There is evidence in the record developed before the post-conviction court, however, that Aurelio Bernardo Cruz used the alias Coné and that Coné and petitioner both had long hair, short stature, and looked similar from the rear. Further evidence indicated that, before trial, codefendant Morales told the prosecutor that Aurelio Bernardo Cruz, not petitioner, was with him that night. The prosecutor told defense counsel that she believed that Aurelio Bernardo Cruz was an alias of petitioner. It was not until Aurelio Bernardo Cruz was taken into custody that the prosecutor realized that petitioner and Aurelio Bernardo Cruz were not the same person.
It is not disputed that the victim made several misidentifications of the perpetrators of the crimes, and at least one of those misidentifications involved petitioner. That victim identified the Cruz in custody as one of the perpetrators at one point, but at trial testified that she did not know if he was one of the perpetrators. Additional strong evidence that he was one of the perpetrators, such as the print evidence at issue here, could have had a great deal of bearing on how the jury would view that victim's identification testimony.

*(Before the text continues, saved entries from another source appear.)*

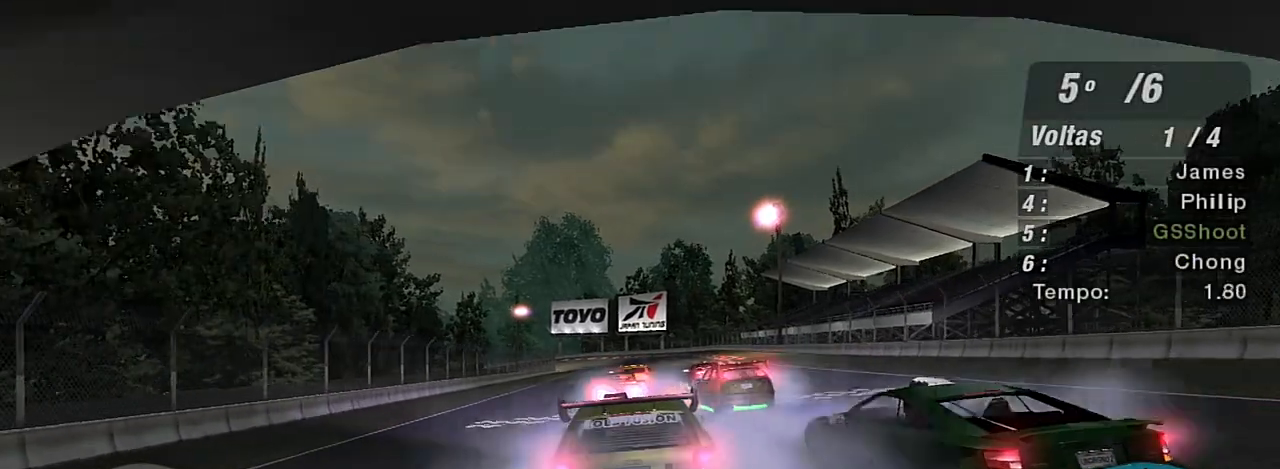
{"buttons": ["R2"], "left_stick": "center", "right_stick": "center", "events": [[167, "left_stick", "center"]]}
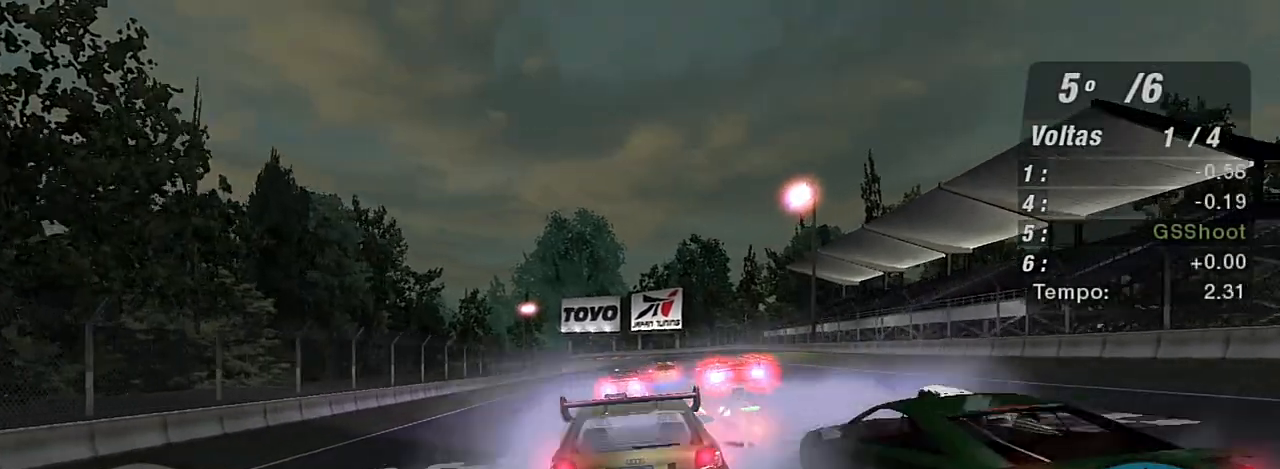
{"buttons": ["R2"], "left_stick": "center", "right_stick": "center", "events": [[34, "R1", "down"], [167, "R1", "up"]]}
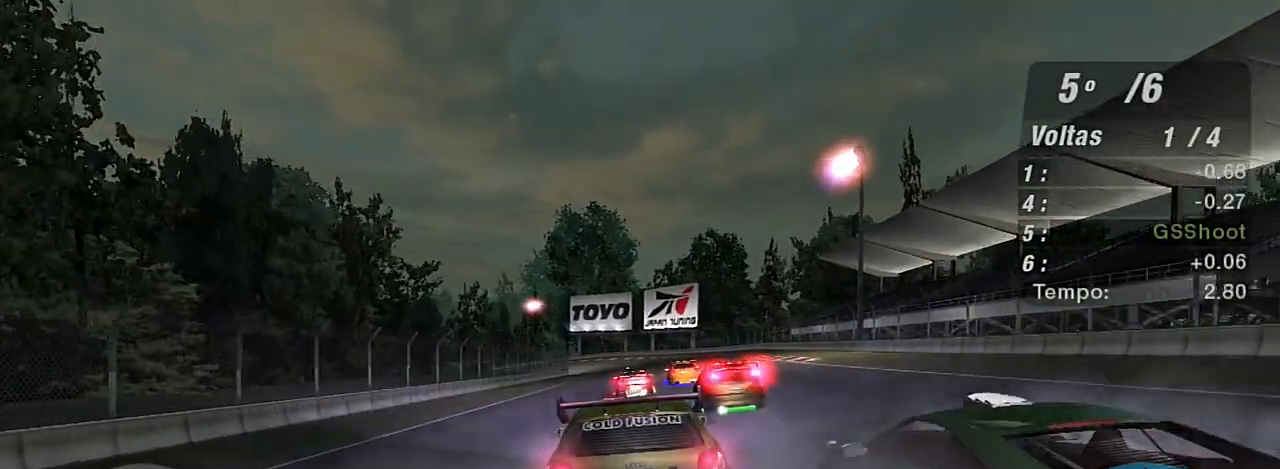
{"buttons": ["R2"], "left_stick": "center", "right_stick": "center", "events": [[33, "left_stick", "up-right"], [200, "left_stick", "center"]]}
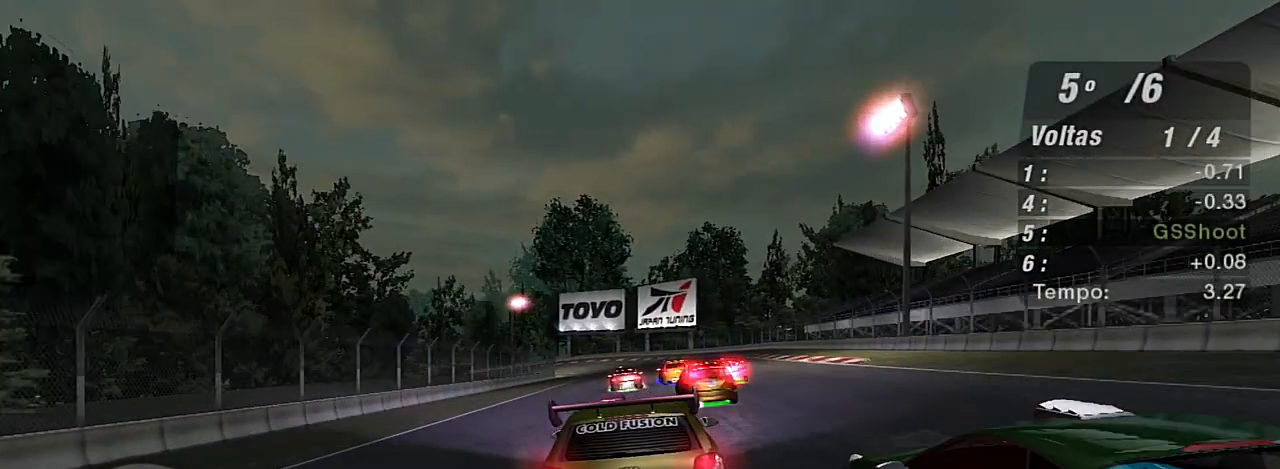
{"buttons": ["R2"], "left_stick": "up-right", "right_stick": "center", "events": [[401, "left_stick", "up-right"]]}
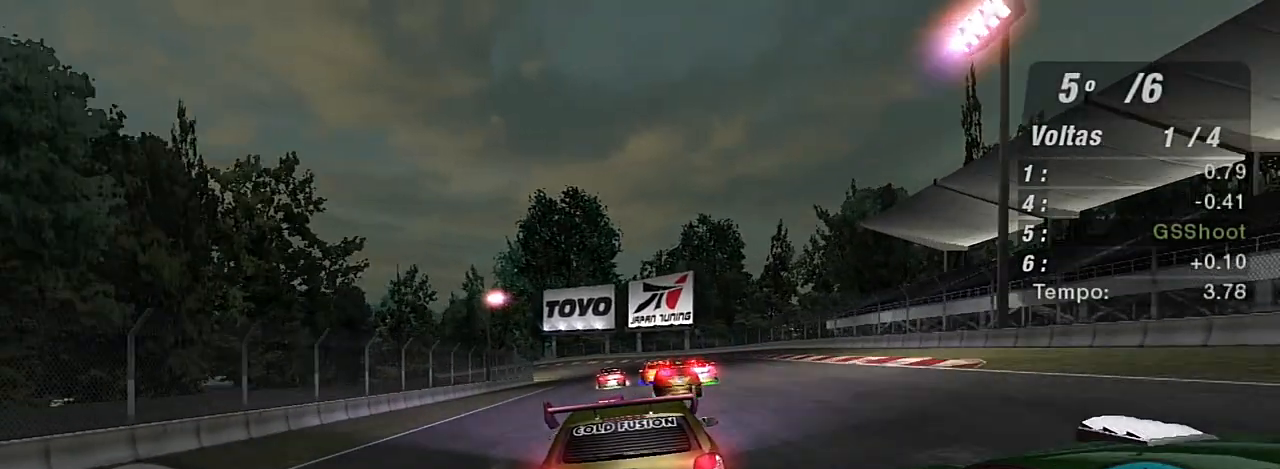
{"buttons": ["R2"], "left_stick": "center", "right_stick": "center", "events": [[133, "left_stick", "center"], [233, "left_stick", "left"], [367, "left_stick", "center"]]}
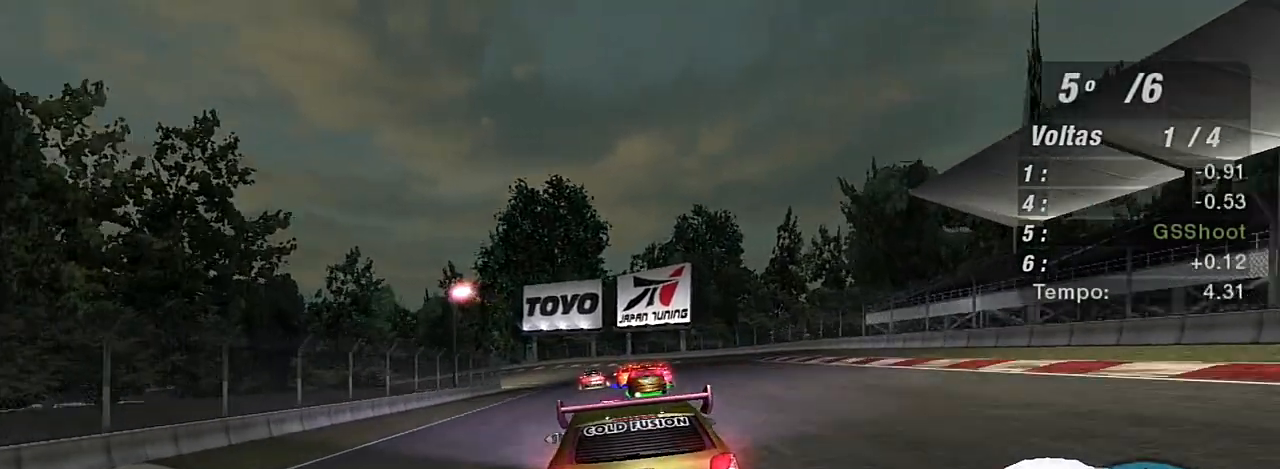
{"buttons": ["R2"], "left_stick": "center", "right_stick": "center", "events": [[200, "R1", "down"], [367, "R1", "up"]]}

In our previous opinion, we recounted that petitioner had presented alibi evidence that he was an inmate in a secure alcohol treatment facility at the time of the crimes. Although we concluded that defense counsel's failure to produce additional witnesses in support of petitioner's alibi did not constitute inadequate assistance of counsel, we believe that the strength of petitioner's alibi evidence is a factor we may consider in determining whether petitioner was prejudiced by trial counsel's failure to procure the handprint evidence. We conclude that additional evidence casting doubt on the victim's identification of petitioner as one of the perpetrators, when coupled with petitioner's alibi evidence, could have affected the result of this prosecution.
We adhere to our conclusion that trial counsel provided constitutionally inadequate assistance by failing to obtain and present the print evidence and that that failure could have had a tendency to affect the result of the prosecution.
Reconsideration allowed; opinion adhered to as modified.